Global warming is forcing many species to change where they live. As temperatures rise, some places will become too hot for the plants and animals that live there now. Species will migrate out of these hot areas and into other areas that used to be too cold for them. In some cases, species will not be able to move fast enough to escape rising temperatures, or there will not be enough places with suitable climates left for them to live in—increasing the risk that these species will become extinct. As global warming forces many plant and animal species to move around, or causes them to become extinct from certain areas, the types of species that we find around us will change, which will affect our lives. 

Rapid species turnover in tropical mountains has fascinated biologists for centuries. A popular explanation for this heightened beta diversity is that climatic stability at low latitudes promotes the evolution of narrow thermal tolerance ranges, leading to local adaptation, evolutionary divergence and parapatric speciation along elevational gradients.
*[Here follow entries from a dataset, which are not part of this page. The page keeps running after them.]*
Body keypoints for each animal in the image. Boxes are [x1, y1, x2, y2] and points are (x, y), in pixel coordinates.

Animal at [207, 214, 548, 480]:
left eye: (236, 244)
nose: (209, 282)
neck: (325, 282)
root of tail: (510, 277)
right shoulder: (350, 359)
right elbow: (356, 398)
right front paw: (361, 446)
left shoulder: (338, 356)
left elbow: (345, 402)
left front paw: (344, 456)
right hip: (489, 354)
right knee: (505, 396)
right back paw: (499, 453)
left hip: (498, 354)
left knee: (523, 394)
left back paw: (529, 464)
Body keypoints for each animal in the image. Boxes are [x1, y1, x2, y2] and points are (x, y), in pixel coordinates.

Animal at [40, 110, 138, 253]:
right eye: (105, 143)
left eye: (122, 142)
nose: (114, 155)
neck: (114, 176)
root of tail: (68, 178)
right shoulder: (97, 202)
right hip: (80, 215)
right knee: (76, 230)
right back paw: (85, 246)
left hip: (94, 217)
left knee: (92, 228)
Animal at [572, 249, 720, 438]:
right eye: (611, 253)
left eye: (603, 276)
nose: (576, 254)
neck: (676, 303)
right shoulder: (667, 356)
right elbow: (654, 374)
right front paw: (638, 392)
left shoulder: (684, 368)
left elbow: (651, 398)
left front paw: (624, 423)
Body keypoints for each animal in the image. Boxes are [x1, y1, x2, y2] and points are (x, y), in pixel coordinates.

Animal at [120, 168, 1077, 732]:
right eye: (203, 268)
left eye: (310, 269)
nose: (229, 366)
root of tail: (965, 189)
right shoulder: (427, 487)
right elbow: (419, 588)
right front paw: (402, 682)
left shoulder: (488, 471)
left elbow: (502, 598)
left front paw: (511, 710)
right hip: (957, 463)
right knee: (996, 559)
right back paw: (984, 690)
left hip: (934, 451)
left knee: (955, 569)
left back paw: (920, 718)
However, an emerging consensus from research spanning phylogenetics, biogeography and behavioural ecology is that this process rarely, if ever, occurs. Instead, closely related species typically occupy a similar elevational niche, while species with divergent elevational niches tend to be more distantly related. These results suggest populations have responded to past environmental change not by adapting and diverging in place, but instead by shifting their distributions to tightly track climate over time. We argue that tropical species are likely to respond similarly to ongoing and future climate warming, an inference supported by evidence from recent range shifts. In the absence of widespread in situ adaptation to new climate regimes by tropical taxa, conservation planning should prioritize protecting large swaths of habitat to facilitate movement.